## Extracted material
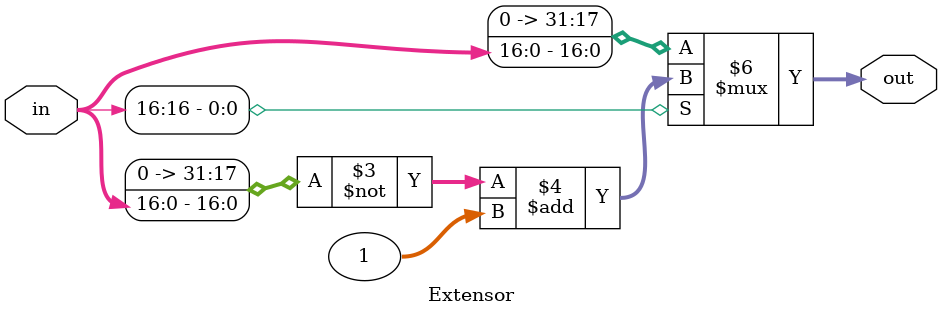
<source format=v>
module Extensor (in, out);

	input[16:0] in;
	
	output reg [31:0] out;
	
	
	always @ (*)
	begin
		out = in;
		if(in[16] == 1'b1) out = (~(out) + 32'b00000000000000000000000000000001);
	end
	
	
endmodule

			
	
	
</source>
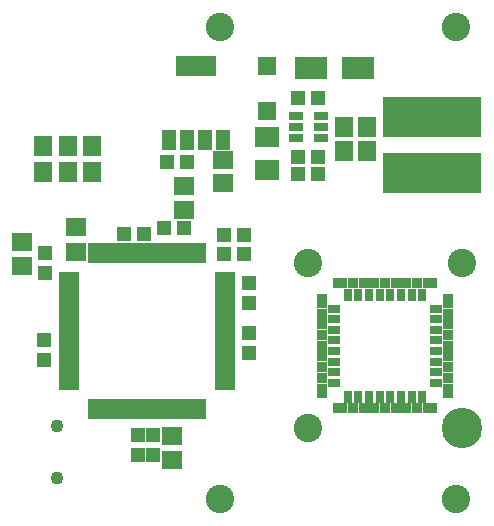
<source format=gbs>
G75*
G70*
%OFA0B0*%
%FSLAX24Y24*%
%IPPOS*%
%LPD*%
%AMOC8*
5,1,8,0,0,1.08239X$1,22.5*
%
%ADD10C,0.0946*%
%ADD11R,0.0710X0.0198*%
%ADD12R,0.0198X0.0710*%
%ADD13R,0.0474X0.0513*%
%ADD14R,0.0513X0.0474*%
%ADD15R,0.0671X0.0631*%
%ADD16R,0.0631X0.0671*%
%ADD17R,0.0631X0.0631*%
%ADD18R,0.0474X0.0277*%
%ADD19R,0.0789X0.0710*%
%ADD20R,0.0592X0.0671*%
%ADD21R,0.3308X0.1379*%
%ADD22R,0.1064X0.0749*%
%ADD23R,0.0474X0.0671*%
%ADD24R,0.1379X0.0671*%
%ADD25R,0.0671X0.0592*%
%ADD26R,0.0277X0.0411*%
%ADD27R,0.0411X0.0277*%
%ADD28R,0.0336X0.0336*%
%ADD29R,0.0513X0.0336*%
%ADD30R,0.0336X0.0513*%
%ADD31C,0.0434*%
%ADD32C,0.1346*%
D10*
X008221Y001311D03*
X011174Y003674D03*
X016095Y001311D03*
X016292Y009186D03*
X011174Y009186D03*
X008221Y017060D03*
X016095Y017060D03*
D11*
X008408Y008792D03*
X008408Y008595D03*
X008408Y008398D03*
X008408Y008201D03*
X008408Y008004D03*
X008408Y007808D03*
X008408Y007611D03*
X008408Y007414D03*
X008408Y007217D03*
X008408Y007020D03*
X008408Y006823D03*
X008408Y006626D03*
X008408Y006430D03*
X008408Y006233D03*
X008408Y006036D03*
X008408Y005839D03*
X008408Y005642D03*
X008408Y005445D03*
X008408Y005249D03*
X008408Y005052D03*
X003211Y005052D03*
X003211Y005249D03*
X003211Y005445D03*
X003211Y005642D03*
X003211Y005839D03*
X003211Y006036D03*
X003211Y006233D03*
X003211Y006430D03*
X003211Y006626D03*
X003211Y006823D03*
X003211Y007020D03*
X003211Y007217D03*
X003211Y007414D03*
X003211Y007611D03*
X003211Y007808D03*
X003211Y008004D03*
X003211Y008201D03*
X003211Y008398D03*
X003211Y008595D03*
X003211Y008792D03*
D12*
X003939Y009520D03*
X004136Y009520D03*
X004333Y009520D03*
X004530Y009520D03*
X004727Y009520D03*
X004924Y009520D03*
X005120Y009520D03*
X005317Y009520D03*
X005514Y009520D03*
X005711Y009520D03*
X005908Y009520D03*
X006105Y009520D03*
X006301Y009520D03*
X006498Y009520D03*
X006695Y009520D03*
X006892Y009520D03*
X007089Y009520D03*
X007286Y009520D03*
X007483Y009520D03*
X007679Y009520D03*
X007679Y004323D03*
X007483Y004323D03*
X007286Y004323D03*
X007089Y004323D03*
X006892Y004323D03*
X006695Y004323D03*
X006498Y004323D03*
X006301Y004323D03*
X006105Y004323D03*
X005908Y004323D03*
X005711Y004323D03*
X005514Y004323D03*
X005317Y004323D03*
X005120Y004323D03*
X004924Y004323D03*
X004727Y004323D03*
X004530Y004323D03*
X004333Y004323D03*
X004136Y004323D03*
X003939Y004323D03*
D13*
X005514Y003467D03*
X006006Y003467D03*
X006006Y002798D03*
X005514Y002798D03*
X002364Y005947D03*
X002364Y006617D03*
X002414Y008851D03*
X002414Y009520D03*
X008378Y009481D03*
X008378Y010121D03*
X009048Y010121D03*
X009048Y009481D03*
X009205Y006863D03*
X009205Y006193D03*
X010839Y012138D03*
X010839Y012729D03*
X011508Y012729D03*
X011508Y012138D03*
D14*
X011508Y014697D03*
X010839Y014697D03*
X007138Y012542D03*
X006469Y012542D03*
X006361Y010367D03*
X005701Y010170D03*
X005032Y010170D03*
X007030Y010367D03*
X009205Y008536D03*
X009205Y007867D03*
D15*
X007040Y010947D03*
X007040Y011754D03*
X003447Y010376D03*
X003447Y009569D03*
X001626Y009884D03*
X001626Y009077D03*
X006646Y003437D03*
X006646Y002630D03*
D16*
X003959Y012227D03*
X003959Y013093D03*
X003152Y013093D03*
X002345Y013093D03*
X002345Y012227D03*
X003152Y012227D03*
D17*
X009805Y014245D03*
X009805Y015741D03*
D18*
X010760Y014087D03*
X010760Y013713D03*
X010760Y013339D03*
X011587Y013339D03*
X011587Y013713D03*
X011587Y014087D03*
D19*
X009796Y013378D03*
X009796Y012276D03*
D20*
X012374Y012926D03*
X012374Y013713D03*
X013122Y013713D03*
X013122Y012926D03*
D21*
X015307Y012197D03*
X015307Y014048D03*
D22*
X012847Y015682D03*
X011272Y015682D03*
D23*
X008319Y013290D03*
X007729Y013290D03*
X007138Y013290D03*
X006548Y013290D03*
D24*
X007433Y015770D03*
D25*
X008319Y012611D03*
X008319Y011863D03*
D26*
X012492Y008126D03*
X012847Y008126D03*
X013201Y008126D03*
X013555Y008126D03*
X013910Y008126D03*
X014264Y008126D03*
X014618Y008126D03*
X014973Y008126D03*
X014973Y004733D03*
X014618Y004733D03*
X014264Y004733D03*
X013910Y004733D03*
X013555Y004733D03*
X013201Y004733D03*
X012847Y004733D03*
X012492Y004733D03*
D27*
X012036Y005189D03*
X012036Y005544D03*
X012036Y005898D03*
X012036Y006252D03*
X012036Y006607D03*
X012036Y006961D03*
X012036Y007315D03*
X012036Y007670D03*
X015429Y007670D03*
X015429Y007315D03*
X015429Y006961D03*
X015429Y006607D03*
X015429Y006252D03*
X015429Y005898D03*
X015429Y005544D03*
X015429Y005189D03*
D28*
X015821Y005367D03*
X015821Y005721D03*
X015821Y006075D03*
X015821Y006430D03*
X015821Y006784D03*
X015821Y007138D03*
X015821Y007493D03*
X014796Y008518D03*
X014441Y008518D03*
X014087Y008518D03*
X013733Y008518D03*
X013378Y008518D03*
X013024Y008518D03*
X012670Y008518D03*
X011644Y007493D03*
X011644Y007138D03*
X011644Y006784D03*
X011644Y006430D03*
X011644Y006075D03*
X011644Y005721D03*
X011644Y005367D03*
X012670Y004341D03*
X013024Y004341D03*
X013378Y004341D03*
X013733Y004341D03*
X014087Y004341D03*
X014441Y004341D03*
X014796Y004341D03*
D29*
X015240Y004341D03*
X012225Y004341D03*
X012225Y008518D03*
X015240Y008518D03*
D30*
X015821Y007937D03*
X015821Y004922D03*
X011644Y004922D03*
X011644Y007937D03*
D31*
X002807Y002020D03*
X002807Y003752D03*
D32*
X016292Y003674D03*
M02*

</source>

## Task
Copy out, from the data above, every line holding the word "source".

## Exercise answer
<source format=v>
</source>
<source format=gbs>
</source>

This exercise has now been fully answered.